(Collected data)
#####

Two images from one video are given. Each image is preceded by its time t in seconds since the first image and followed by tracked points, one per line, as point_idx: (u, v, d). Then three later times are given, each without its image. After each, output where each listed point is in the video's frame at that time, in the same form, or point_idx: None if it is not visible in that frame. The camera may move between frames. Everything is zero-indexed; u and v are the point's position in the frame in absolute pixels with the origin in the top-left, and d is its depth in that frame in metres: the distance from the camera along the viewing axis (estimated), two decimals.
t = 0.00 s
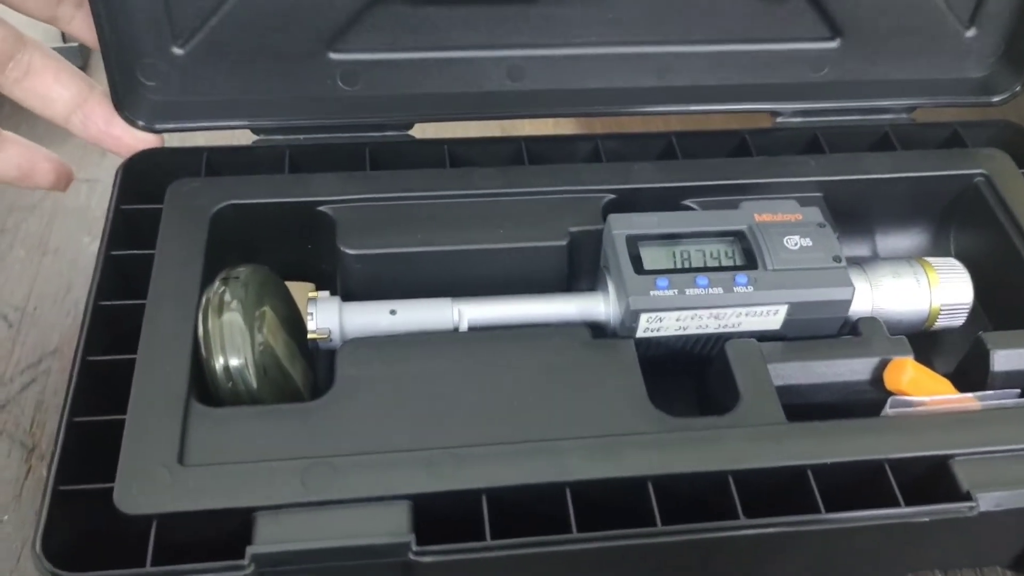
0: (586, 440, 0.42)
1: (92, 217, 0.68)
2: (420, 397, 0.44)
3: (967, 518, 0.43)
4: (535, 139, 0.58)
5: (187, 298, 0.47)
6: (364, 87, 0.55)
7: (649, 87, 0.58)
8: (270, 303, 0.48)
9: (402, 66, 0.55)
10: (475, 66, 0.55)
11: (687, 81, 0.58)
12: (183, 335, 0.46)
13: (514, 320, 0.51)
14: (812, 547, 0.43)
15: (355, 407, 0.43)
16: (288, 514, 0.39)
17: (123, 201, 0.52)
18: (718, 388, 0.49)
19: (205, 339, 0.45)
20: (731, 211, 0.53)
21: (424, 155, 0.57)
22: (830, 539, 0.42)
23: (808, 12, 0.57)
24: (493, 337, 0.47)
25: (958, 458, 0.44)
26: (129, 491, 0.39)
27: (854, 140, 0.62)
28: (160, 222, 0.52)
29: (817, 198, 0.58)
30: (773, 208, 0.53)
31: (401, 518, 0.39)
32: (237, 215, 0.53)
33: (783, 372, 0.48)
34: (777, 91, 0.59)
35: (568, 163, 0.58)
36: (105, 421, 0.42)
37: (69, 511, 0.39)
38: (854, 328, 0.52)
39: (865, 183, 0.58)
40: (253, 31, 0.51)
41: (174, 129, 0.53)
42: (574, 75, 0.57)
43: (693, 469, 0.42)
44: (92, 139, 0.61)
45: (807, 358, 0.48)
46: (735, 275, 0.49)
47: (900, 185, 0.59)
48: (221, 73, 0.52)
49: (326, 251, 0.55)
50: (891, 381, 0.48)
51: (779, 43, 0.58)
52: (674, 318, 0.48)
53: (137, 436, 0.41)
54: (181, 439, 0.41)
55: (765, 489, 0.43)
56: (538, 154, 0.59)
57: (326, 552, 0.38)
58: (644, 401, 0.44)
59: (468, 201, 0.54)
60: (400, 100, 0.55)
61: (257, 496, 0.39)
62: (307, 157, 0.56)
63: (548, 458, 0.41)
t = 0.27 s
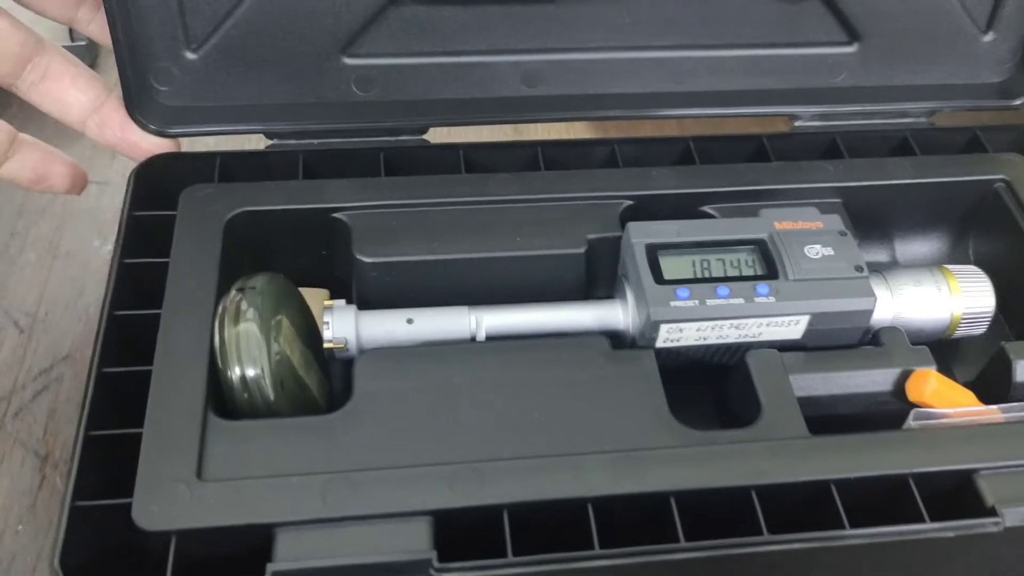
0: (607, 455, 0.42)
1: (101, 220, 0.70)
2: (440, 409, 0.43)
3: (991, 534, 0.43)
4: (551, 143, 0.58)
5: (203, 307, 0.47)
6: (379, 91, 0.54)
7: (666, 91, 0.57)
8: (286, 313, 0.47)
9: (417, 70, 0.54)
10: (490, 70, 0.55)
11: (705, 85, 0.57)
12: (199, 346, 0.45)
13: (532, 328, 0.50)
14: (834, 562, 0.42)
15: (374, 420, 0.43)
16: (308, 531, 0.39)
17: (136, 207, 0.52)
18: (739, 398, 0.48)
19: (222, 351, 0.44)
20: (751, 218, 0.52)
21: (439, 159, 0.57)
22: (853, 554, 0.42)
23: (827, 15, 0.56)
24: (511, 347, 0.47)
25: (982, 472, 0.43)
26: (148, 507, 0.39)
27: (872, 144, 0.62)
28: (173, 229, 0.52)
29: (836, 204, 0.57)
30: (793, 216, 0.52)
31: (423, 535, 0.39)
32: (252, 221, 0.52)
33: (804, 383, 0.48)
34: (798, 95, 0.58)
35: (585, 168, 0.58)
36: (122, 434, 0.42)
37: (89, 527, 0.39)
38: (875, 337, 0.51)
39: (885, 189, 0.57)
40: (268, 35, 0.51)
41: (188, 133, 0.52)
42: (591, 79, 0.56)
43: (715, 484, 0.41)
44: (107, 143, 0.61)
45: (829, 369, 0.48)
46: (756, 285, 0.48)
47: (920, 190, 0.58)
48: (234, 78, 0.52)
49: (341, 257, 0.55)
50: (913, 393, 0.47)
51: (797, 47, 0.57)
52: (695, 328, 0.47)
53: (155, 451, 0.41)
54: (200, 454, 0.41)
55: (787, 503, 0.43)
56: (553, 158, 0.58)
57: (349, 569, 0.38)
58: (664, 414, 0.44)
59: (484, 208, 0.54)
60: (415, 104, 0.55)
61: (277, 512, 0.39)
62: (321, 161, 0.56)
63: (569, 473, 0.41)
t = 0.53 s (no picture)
0: (622, 468, 0.41)
1: (103, 220, 0.70)
2: (451, 420, 0.43)
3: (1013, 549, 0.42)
4: (563, 145, 0.57)
5: (209, 314, 0.46)
6: (388, 92, 0.53)
7: (679, 93, 0.56)
8: (294, 319, 0.46)
9: (426, 72, 0.53)
10: (500, 72, 0.54)
11: (719, 87, 0.56)
12: (206, 354, 0.44)
13: (544, 335, 0.49)
14: None
15: (384, 432, 0.42)
16: (319, 546, 0.38)
17: (140, 210, 0.51)
18: (754, 407, 0.48)
19: (229, 359, 0.43)
20: (766, 224, 0.51)
21: (448, 162, 0.56)
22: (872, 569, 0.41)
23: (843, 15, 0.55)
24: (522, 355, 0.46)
25: (1004, 486, 0.43)
26: (155, 522, 0.38)
27: (888, 146, 0.61)
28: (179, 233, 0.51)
29: (852, 207, 0.56)
30: (809, 222, 0.51)
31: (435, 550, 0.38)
32: (258, 226, 0.51)
33: (821, 393, 0.47)
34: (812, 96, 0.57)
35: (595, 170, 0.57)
36: (128, 446, 0.41)
37: (94, 542, 0.38)
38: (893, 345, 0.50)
39: (902, 192, 0.56)
40: (275, 35, 0.50)
41: (195, 135, 0.51)
42: (603, 81, 0.55)
43: (732, 499, 0.41)
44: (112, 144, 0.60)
45: (847, 379, 0.47)
46: (773, 293, 0.47)
47: (938, 194, 0.57)
48: (240, 79, 0.51)
49: (348, 262, 0.54)
50: (933, 403, 0.47)
51: (813, 47, 0.56)
52: (710, 337, 0.46)
53: (162, 464, 0.40)
54: (207, 467, 0.40)
55: (805, 517, 0.42)
56: (565, 160, 0.57)
57: None
58: (680, 426, 0.43)
59: (494, 212, 0.53)
60: (423, 106, 0.54)
61: (287, 528, 0.38)
62: (328, 164, 0.55)
63: (584, 487, 0.40)
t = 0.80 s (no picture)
0: (623, 476, 0.40)
1: (95, 217, 0.69)
2: (449, 427, 0.42)
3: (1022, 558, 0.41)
4: (564, 141, 0.56)
5: (203, 317, 0.45)
6: (385, 89, 0.52)
7: (682, 90, 0.55)
8: (289, 322, 0.45)
9: (423, 69, 0.52)
10: (499, 68, 0.52)
11: (722, 83, 0.55)
12: (198, 359, 0.43)
13: (544, 337, 0.49)
14: None
15: (380, 439, 0.41)
16: (313, 556, 0.37)
17: (132, 210, 0.50)
18: (759, 412, 0.47)
19: (221, 363, 0.42)
20: (772, 224, 0.50)
21: (446, 159, 0.55)
22: None
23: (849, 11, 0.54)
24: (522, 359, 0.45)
25: (1013, 494, 0.42)
26: (147, 532, 0.37)
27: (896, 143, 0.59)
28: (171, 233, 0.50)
29: (858, 206, 0.55)
30: (815, 222, 0.50)
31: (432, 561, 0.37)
32: (253, 225, 0.50)
33: (827, 398, 0.46)
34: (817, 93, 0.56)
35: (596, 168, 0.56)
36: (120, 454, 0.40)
37: (84, 552, 0.37)
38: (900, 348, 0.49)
39: (909, 191, 0.55)
40: (270, 31, 0.49)
41: (188, 132, 0.50)
42: (604, 77, 0.54)
43: (736, 507, 0.40)
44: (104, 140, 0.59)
45: (853, 383, 0.46)
46: (778, 295, 0.46)
47: (946, 192, 0.56)
48: (234, 76, 0.50)
49: (345, 262, 0.53)
50: (941, 408, 0.46)
51: (819, 43, 0.55)
52: (714, 340, 0.45)
53: (154, 472, 0.39)
54: (200, 475, 0.39)
55: (810, 525, 0.42)
56: (567, 157, 0.56)
57: None
58: (682, 432, 0.42)
59: (493, 211, 0.52)
60: (421, 103, 0.53)
61: (281, 538, 0.37)
62: (324, 161, 0.53)
63: (584, 496, 0.40)
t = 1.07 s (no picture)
0: (624, 484, 0.40)
1: (89, 216, 0.69)
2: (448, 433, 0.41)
3: None
4: (564, 140, 0.55)
5: (197, 320, 0.44)
6: (383, 88, 0.51)
7: (686, 89, 0.54)
8: (284, 326, 0.45)
9: (421, 68, 0.51)
10: (498, 66, 0.52)
11: (727, 81, 0.54)
12: (193, 364, 0.43)
13: (544, 339, 0.48)
14: None
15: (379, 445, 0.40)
16: (310, 567, 0.37)
17: (125, 211, 0.49)
18: (761, 416, 0.46)
19: (215, 368, 0.42)
20: (775, 225, 0.49)
21: (444, 159, 0.54)
22: None
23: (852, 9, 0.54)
24: (523, 364, 0.44)
25: (1020, 501, 0.41)
26: (140, 542, 0.37)
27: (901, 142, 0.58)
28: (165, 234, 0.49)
29: (863, 206, 0.54)
30: (819, 223, 0.50)
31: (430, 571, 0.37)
32: (248, 226, 0.50)
33: (831, 402, 0.45)
34: (825, 88, 0.55)
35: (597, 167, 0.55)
36: (113, 461, 0.40)
37: (77, 562, 0.37)
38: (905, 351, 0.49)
39: (914, 191, 0.54)
40: (267, 30, 0.48)
41: (180, 130, 0.49)
42: (606, 76, 0.53)
43: (739, 515, 0.39)
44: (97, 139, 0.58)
45: (857, 387, 0.45)
46: (782, 299, 0.46)
47: (951, 192, 0.55)
48: (229, 77, 0.49)
49: (341, 262, 0.52)
50: (946, 412, 0.45)
51: (822, 42, 0.54)
52: (716, 344, 0.45)
53: (148, 480, 0.39)
54: (194, 483, 0.39)
55: (814, 533, 0.41)
56: (567, 156, 0.55)
57: None
58: (685, 438, 0.42)
59: (492, 212, 0.51)
60: (418, 102, 0.52)
61: (277, 548, 0.37)
62: (320, 161, 0.53)
63: (585, 504, 0.39)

#####

Take the records above and return, word for word, only the lines that fall from the line with "29: (836, 204, 0.57)" to the line with "40: (268, 35, 0.51)", both of them included.

29: (836, 204, 0.57)
30: (793, 216, 0.52)
31: (423, 535, 0.39)
32: (252, 221, 0.52)
33: (804, 383, 0.48)
34: (798, 95, 0.58)
35: (585, 168, 0.58)
36: (122, 434, 0.42)
37: (89, 527, 0.39)
38: (875, 337, 0.51)
39: (885, 189, 0.57)
40: (268, 35, 0.51)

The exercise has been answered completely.